Words by Melissa Blease Playing at the Theatre Royal Bath until 30 April
Farce: a comedy that seeks to entertain an audience through situations that are highly exaggerated, ridiculous, absurd and improbable, characterised by heavy use of physical humour and unlikely, broadly stylised performances* …and, when it comes to our taste in light entertainment, we Brits, it seems, can’t get enough of it.
We love characters falling over. We love cheeky double-entendres. We love asides and knowing looks that break the fourth wall. We love it when the actors apparently corpse. Throw a bit of slapstick into the mix and we go totally weak at the knees, recovering only for a standing ovation before the curtain falls (probably on somebody’s head). If you’re ready to chortle along to a new production of a tried-and-tested recipe for theatre success on a farcical theme, Cluedo largely has all the ingredients for a megahit.
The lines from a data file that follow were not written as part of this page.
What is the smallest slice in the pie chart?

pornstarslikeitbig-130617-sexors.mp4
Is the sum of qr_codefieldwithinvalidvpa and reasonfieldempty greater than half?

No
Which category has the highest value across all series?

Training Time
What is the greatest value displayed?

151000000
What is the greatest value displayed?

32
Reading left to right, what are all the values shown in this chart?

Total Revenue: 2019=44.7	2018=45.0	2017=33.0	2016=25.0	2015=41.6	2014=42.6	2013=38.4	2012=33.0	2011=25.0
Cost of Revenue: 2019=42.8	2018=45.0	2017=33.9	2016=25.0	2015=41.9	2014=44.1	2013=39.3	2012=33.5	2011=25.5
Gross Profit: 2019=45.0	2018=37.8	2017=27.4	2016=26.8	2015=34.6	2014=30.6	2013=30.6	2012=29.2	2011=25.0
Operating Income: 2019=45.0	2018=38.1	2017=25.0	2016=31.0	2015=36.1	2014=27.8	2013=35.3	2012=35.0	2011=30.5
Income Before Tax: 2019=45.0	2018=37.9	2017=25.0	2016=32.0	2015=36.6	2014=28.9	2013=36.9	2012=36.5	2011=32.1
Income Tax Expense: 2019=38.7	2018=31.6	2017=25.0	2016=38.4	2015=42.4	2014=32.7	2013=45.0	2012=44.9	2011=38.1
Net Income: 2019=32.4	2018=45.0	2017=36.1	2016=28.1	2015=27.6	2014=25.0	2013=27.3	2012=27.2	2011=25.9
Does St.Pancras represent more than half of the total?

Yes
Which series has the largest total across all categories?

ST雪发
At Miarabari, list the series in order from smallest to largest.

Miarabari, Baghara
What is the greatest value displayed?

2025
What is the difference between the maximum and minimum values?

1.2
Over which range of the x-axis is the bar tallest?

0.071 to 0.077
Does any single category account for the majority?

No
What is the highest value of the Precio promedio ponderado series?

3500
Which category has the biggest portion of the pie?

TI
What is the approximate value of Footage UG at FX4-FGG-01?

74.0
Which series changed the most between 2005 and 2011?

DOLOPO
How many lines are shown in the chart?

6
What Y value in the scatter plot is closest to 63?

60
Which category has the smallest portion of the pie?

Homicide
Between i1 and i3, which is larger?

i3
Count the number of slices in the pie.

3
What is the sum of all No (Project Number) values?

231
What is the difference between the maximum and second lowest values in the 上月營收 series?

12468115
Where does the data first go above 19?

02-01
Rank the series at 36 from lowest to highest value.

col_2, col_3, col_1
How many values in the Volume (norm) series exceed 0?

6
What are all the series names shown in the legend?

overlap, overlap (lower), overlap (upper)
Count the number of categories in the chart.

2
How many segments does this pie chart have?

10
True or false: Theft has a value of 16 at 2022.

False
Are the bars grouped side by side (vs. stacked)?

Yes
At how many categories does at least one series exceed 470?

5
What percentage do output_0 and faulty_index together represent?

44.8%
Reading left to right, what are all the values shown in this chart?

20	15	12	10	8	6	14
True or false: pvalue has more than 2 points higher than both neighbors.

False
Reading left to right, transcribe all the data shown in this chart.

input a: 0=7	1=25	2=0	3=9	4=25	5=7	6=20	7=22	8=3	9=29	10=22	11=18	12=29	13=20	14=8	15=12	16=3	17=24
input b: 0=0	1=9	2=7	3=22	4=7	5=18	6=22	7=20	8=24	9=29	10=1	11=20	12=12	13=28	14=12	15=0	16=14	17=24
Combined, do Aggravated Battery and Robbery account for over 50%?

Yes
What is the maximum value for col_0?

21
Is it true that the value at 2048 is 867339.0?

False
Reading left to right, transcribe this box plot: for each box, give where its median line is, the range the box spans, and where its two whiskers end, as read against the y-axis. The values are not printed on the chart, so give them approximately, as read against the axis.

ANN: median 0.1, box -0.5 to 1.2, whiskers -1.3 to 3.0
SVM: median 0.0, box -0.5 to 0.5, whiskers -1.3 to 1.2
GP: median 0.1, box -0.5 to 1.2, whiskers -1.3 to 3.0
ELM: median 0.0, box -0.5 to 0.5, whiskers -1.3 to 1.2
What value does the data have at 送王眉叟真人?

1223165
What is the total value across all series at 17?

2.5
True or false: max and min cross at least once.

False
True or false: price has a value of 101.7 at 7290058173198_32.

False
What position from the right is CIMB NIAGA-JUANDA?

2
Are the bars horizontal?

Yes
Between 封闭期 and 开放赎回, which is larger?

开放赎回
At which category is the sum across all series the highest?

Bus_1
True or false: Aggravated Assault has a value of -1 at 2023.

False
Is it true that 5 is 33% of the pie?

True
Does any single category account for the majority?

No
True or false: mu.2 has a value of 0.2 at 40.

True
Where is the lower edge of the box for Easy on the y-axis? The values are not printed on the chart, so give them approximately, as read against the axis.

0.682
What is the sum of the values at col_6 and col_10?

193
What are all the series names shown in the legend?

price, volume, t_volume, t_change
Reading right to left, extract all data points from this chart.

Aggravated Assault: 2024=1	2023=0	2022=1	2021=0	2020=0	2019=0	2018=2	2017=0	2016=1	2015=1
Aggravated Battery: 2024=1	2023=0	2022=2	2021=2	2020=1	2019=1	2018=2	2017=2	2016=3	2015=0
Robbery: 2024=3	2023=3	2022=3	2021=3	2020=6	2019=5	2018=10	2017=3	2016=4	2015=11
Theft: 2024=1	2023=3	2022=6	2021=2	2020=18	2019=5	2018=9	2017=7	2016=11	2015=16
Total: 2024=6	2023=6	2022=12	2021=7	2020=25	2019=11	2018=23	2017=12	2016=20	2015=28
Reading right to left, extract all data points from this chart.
This new British play with a script adapted from an American play that was itself based on an American film of a British board game (keep up at the back!) is directed by Mark Bell, whose previous directorial credits include Mischief Theatre’s blockbuster The Play That Goes Wrong and the enduringly popular A Comedy About a Bank Robbery (which also, of course, goes wrong). While Michelle (EastEnders; Midsummer Murders; Hotel Babylon) Collins’ career prior to her role as seductive siren Miss Scarlet has thus far focused on going very right indeed, many of Bell’s ensemble Cluedo cast are no strangers to the studiously satyrical style; at least five of them have worked with him before in either/both TPTGW and ACAABR, and their experience in either/both are pushed to the fore here.
Even if you’ve never actually played the board game, everybody knows how Cluedo rolls: six blackmail victims are invited to an isolated mansion (Boddy Manor) by a mysterious man who knows a dark secret from each of their pasts… and each are given a potentially deadly weapon. As the guests start being killed off one-by-one, we’ve got to work out whodunnit, how and why. Was it the femme fatale/stuffy professor/eccentric ‘reverend’ with a candlestick/revolver/piece of lead piping in the library/study/billiard room? Or was it their blackmailer himself, with… oh, y’know what? The logical semantics aren’t really the point – this is farce, remember? And so, the scene is set (a highly imaginative creation designed by David Farley featuring several rooms opening off Boddy Manor’s main hall), the key characters are dressed in suitably smart, bygone age attire and there’s a ditzy maid swigging the guest’s arrival fizz before any of the characters have had a chance to deliberately misfire their witty one-liner, mistakenly walk into a door, have a chandelier dropped on them or flaunt their exaggerated death throe scene.
The all-important action, however, doesn’t really pick up pace until the second half of this surprisingly short drama (only 100 minutes in total, including the interval). In the first half, certain ‘fast-paced’ scenes seemed a little overlong, the heavy-handed over-repetition of lines that were, on their initial delivery, witty quips had become stale, and scene changes felt a bit clumsy. But the touch paper eventually lit in the build-up to the denouement, largely courtesy of ‘butler’ Wadsworth’s beautifully-timed recap of the entire plot so far (an outstanding, magnificent performance from Jean-Luke Worrell with due homage paid to Tim Curry, who played the same role in Jonathan Lynn’s 1985 screen version) and lashings of impeccable choreography… including, of course, plenty of slapstick tomfoolery. So whodidit? I wouldn’t reveal a spoiler even if I had one to hand.
Slickly silly, deliciously daft and astutely absurd, Cluedo is the stage version of tea, crumpets and a family board game on a rainy Sunday afternoon: comfortingly familiar, generally entertaining… and very, very British.
*Thank you for that, Wikipedia; I couldn’t have put it better myself… so I didn’t.